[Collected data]
'''
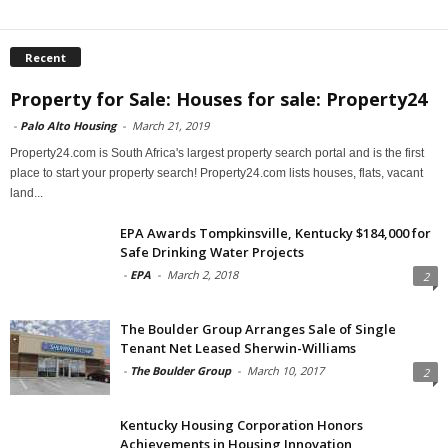
Recent
Property for Sale: Houses for sale: Property24
-
Palo Alto Housing
-
March 21, 2019
Property24.com is South Africa's largest property search portal and is the first
place to start your property search! Property24.com lists houses, flats, vacant
land...
EPA Awards Tompkinsville, Kentucky $184,000 for
Safe Drinking Water Projects
-
EPA
-
March 2, 2018
2
The Boulder Group Arranges Sale of Single
Tenant Net Leased Sherwin-Williams
-
The Boulder Group
-
March 10, 2017
2
Kentucky Housing Corporation Honors
Achievements in Housing Innovation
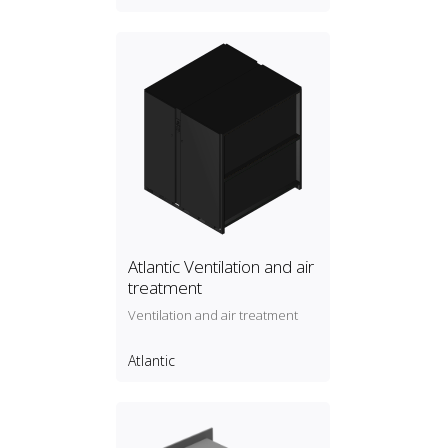
Atlantic Ventilation and air
treatment
Ventilation and air treatment
Atlantic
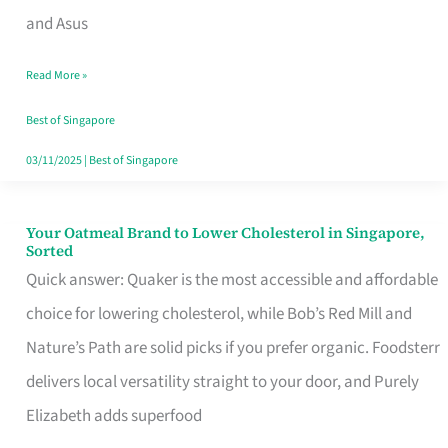
in
and Asus
Singapore
Read More »
That
Won’t
Best of Singapore
Ghost
03/11/2025
|
Best of Singapore
You
Your Oatmeal Brand to Lower Cholesterol in Singapore,
Your
Sorted
Oatmeal
Quick answer: Quaker is the most accessible and affordable
Brand
choice for lowering cholesterol, while Bob’s Red Mill and
to
Nature’s Path are solid picks if you prefer organic. Foodsterr
Lower
delivers local versatility straight to your door, and Purely
Cholesterol
Elizabeth adds superfood
in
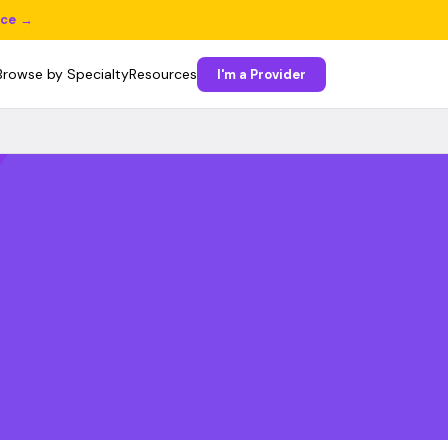
ice →
Browse by Specialty
Resources
I'm a Provider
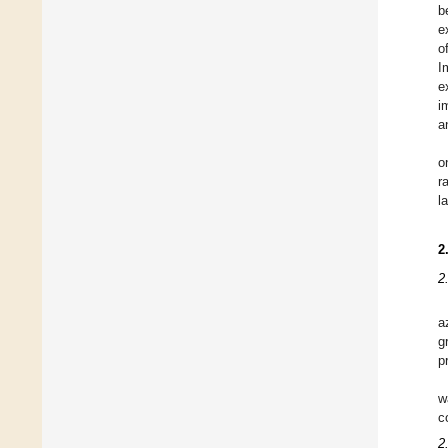
b
e
o
I
e
i
a
o
r
l
2
2
a
g
p
w
c
2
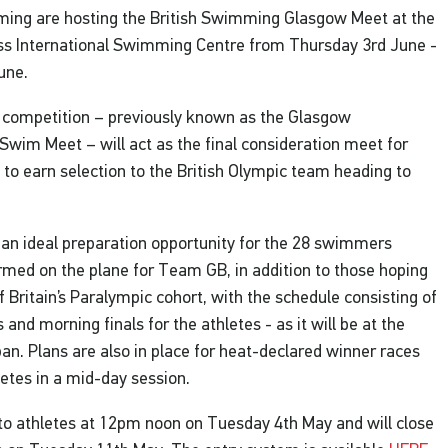
ming are hosting the British Swimming Glasgow Meet at the
oss International Swimming Centre from Thursday 3rd June -
une.
 competition – previously known as the Glasgow
 Swim Meet – will act as the final consideration meet for
 to earn selection to the British Olympic team heading to
be an ideal preparation opportunity for the 28 swimmers
rmed on the plane for Team GB, in addition to those hoping
of Britain’s Paralympic cohort, with the schedule consisting of
and morning finals for the athletes - as it will be at the
n. Plans are also in place for heat-declared winner races
hletes in a mid-day session.
to athletes at 12pm noon on Tuesday 4th May and will close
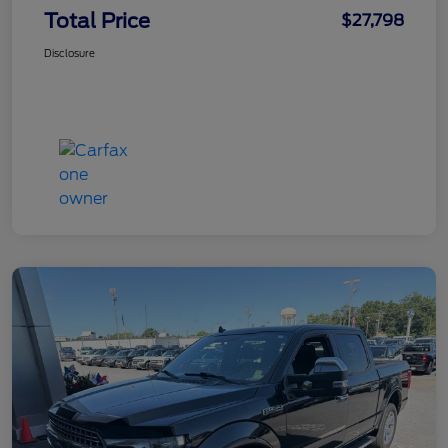
Total Price
$27,798
Disclosure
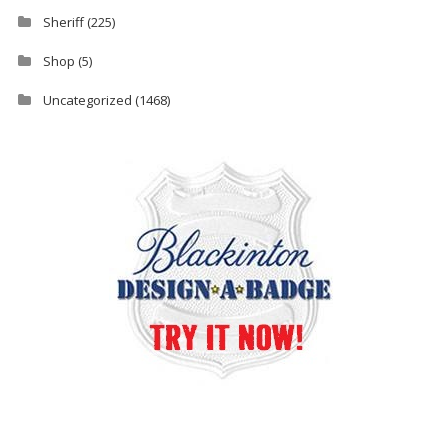
Sheriff
(225)
Shop
(5)
Uncategorized
(1468)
'''
• [Aim of the exercise]
Instructions for the copy: start at the first entry, stop after the line containing "Uncategorized", keep every line exact, and drop the pictures.

• [Exercise solution]
Recent
Property for Sale: Houses for sale: Property24
-
Palo Alto Housing
-
March 21, 2019
Property24.com is South Africa's largest property search portal and is the first
place to start your property search! Property24.com lists houses, flats, vacant
land...
EPA Awards Tompkinsville, Kentucky $184,000 for
Safe Drinking Water Projects
-
EPA
-
March 2, 2018
2
The Boulder Group Arranges Sale of Single
Tenant Net Leased Sherwin-Williams
-
The Boulder Group
-
March 10, 2017
2
Kentucky Housing Corporation Honors
Achievements in Housing Innovation
Atlantic Ventilation and air
treatment
Ventilation and air treatment
Atlantic
in
and Asus
Singapore
Read More »
That
Won’t
Best of Singapore
Ghost
03/11/2025
|
Best of Singapore
You
Your Oatmeal Brand to Lower Cholesterol in Singapore,
Your
Sorted
Oatmeal
Quick answer: Quaker is the most accessible and affordable
Brand
choice for lowering cholesterol, while Bob’s Red Mill and
to
Nature’s Path are solid picks if you prefer organic. Foodsterr
Lower
delivers local versatility straight to your door, and Purely
Cholesterol
Elizabeth adds superfood
in
ice →
Browse by Specialty
Resources
I'm a Provider
b
e
o
I
e
i
a
o
r
l
2
2
a
g
p
w
c
2
ming are hosting the British Swimming Glasgow Meet at the
oss International Swimming Centre from Thursday 3rd June -
une.
 competition – previously known as the Glasgow
 Swim Meet – will act as the final consideration meet for
 to earn selection to the British Olympic team heading to
be an ideal preparation opportunity for the 28 swimmers
rmed on the plane for Team GB, in addition to those hoping
of Britain’s Paralympic cohort, with the schedule consisting of
and morning finals for the athletes - as it will be at the
n. Plans are also in place for heat-declared winner races
hletes in a mid-day session.
to athletes at 12pm noon on Tuesday 4th May and will close
Total Price
$27,798
Disclosure
Sheriff
(225)
Shop
(5)
Uncategorized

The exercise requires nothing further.